After an ugly morning of emails pouring in as I sat on con calls, helplessly watching the work pile up in my mailbox, I spent my lunch break at the eye specialist.
This all started at my annual eye check up. The doctor looked in my eyes with the bright light and asked if I’ve been experiencing any visual distortions. Negative. Still, he said he saw an abnormality in my retina and that I should book an appointment with a specialist.
So that’s where I went today. Nice office but no wireless or 4G reception. Great. Finally some time as I sat waiting for my appointment and I couldn’t even get at my emails, which were continuing to increase. Sigh.
A technician puts drops in my eyes to dilate them, and I sit there. Blurry.
Finally my eyes and the doctor are ready. She then takes a series of instruments with increasingly brighter lights and shines them directly into my eyes until I feel like she is burning a hole into the middle of my skull. Ow! I am light sensitive to begin with, so this was AWFUL. She was VERY thorough, combing my eyes over and over with the
blowtorch light. I don’t complain about the dentist; I don’t complain about root canals. I am complaining about this. Seriously, it seemed like a good torture device.

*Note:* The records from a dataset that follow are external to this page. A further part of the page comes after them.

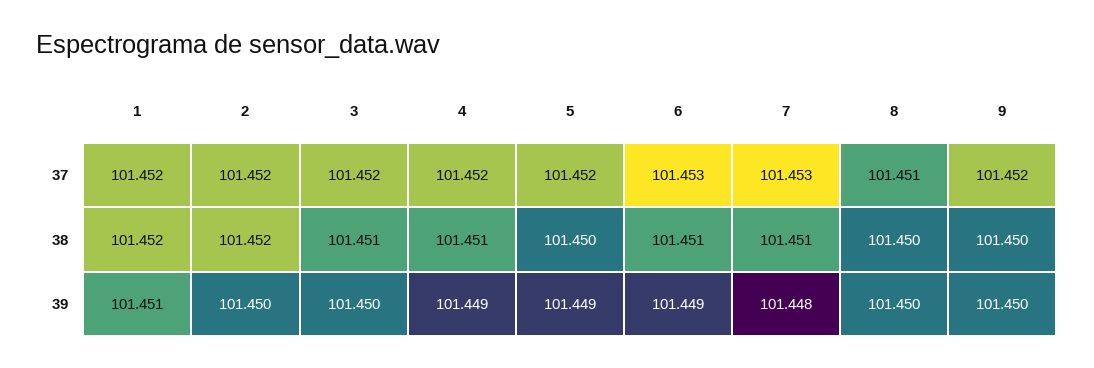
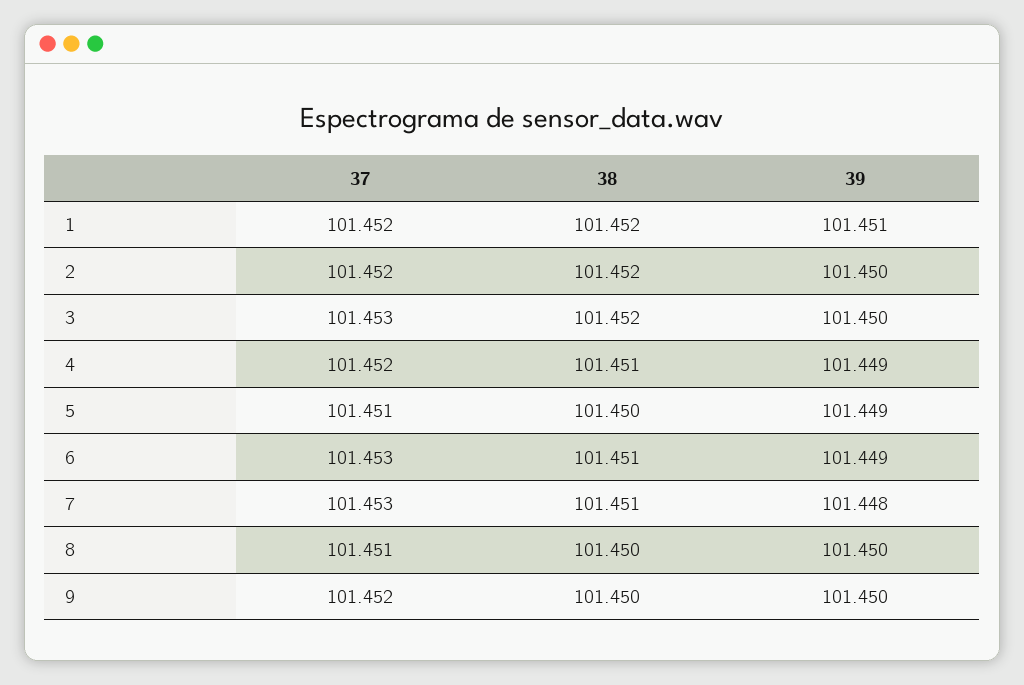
  {
    "1": {
      "37": 101.452,
      "38": 101.452,
      "39": 101.451
    },
    "2": {
      "37": 101.452,
      "38": 101.452,
      "39": 101.45
    },
    "3": {
-     "37": 101.452,
+     "37": 101.453,
-     "38": 101.451,
+     "38": 101.452,
      "39": 101.45
    },
    "4": {
      "37": 101.452,
      "38": 101.451,
      "39": 101.449
    },
    "5": {
-     "37": 101.452,
+     "37": 101.451,
      "38": 101.45,
      "39": 101.449
    },
    "6": {
      "37": 101.453,
      "38": 101.451,
      "39": 101.449
    },
    "7": {
      "37": 101.453,
      "38": 101.451,
      "39": 101.448
    },
    "8": {
      "37": 101.451,
      "38": 101.45,
      "39": 101.45
    },
    "9": {
      "37": 101.452,
      "38": 101.45,
      "39": 101.45
    }
  }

She pushed her chair back after five leisurely minutes spent searing my eyes and my brain and everything that connects them. “I don’t see anything,” she announced.
Well, that’s good news, though hard to feel really cheerful when I am blinded and teary and thinking about migraines.
I make my way through the check out process mostly by remembering where the desk is and estimating where the face of the attendant is when I smile and say “thank you.”
She says, “You had your eyes dilated. Would you like some dark glasses?”
“No, thanks,” I say breezily. “My glasses darken in the sunlight…” and then I step outside into a July Scottsdale sun and my brain screams, “…but not FAST enough! And not DARK enough!” I stumble to my car which has crazy dark tinted windows (which I usually rather hate), and yay, my eyes stop imploding.
A probably not entirely safe drive to work. And as I walk down the hall to my office, everything is lightness and blurry edges. “Like walking toward God,” I think. Yup, this is just how Hollywood would style an office building set in heaven.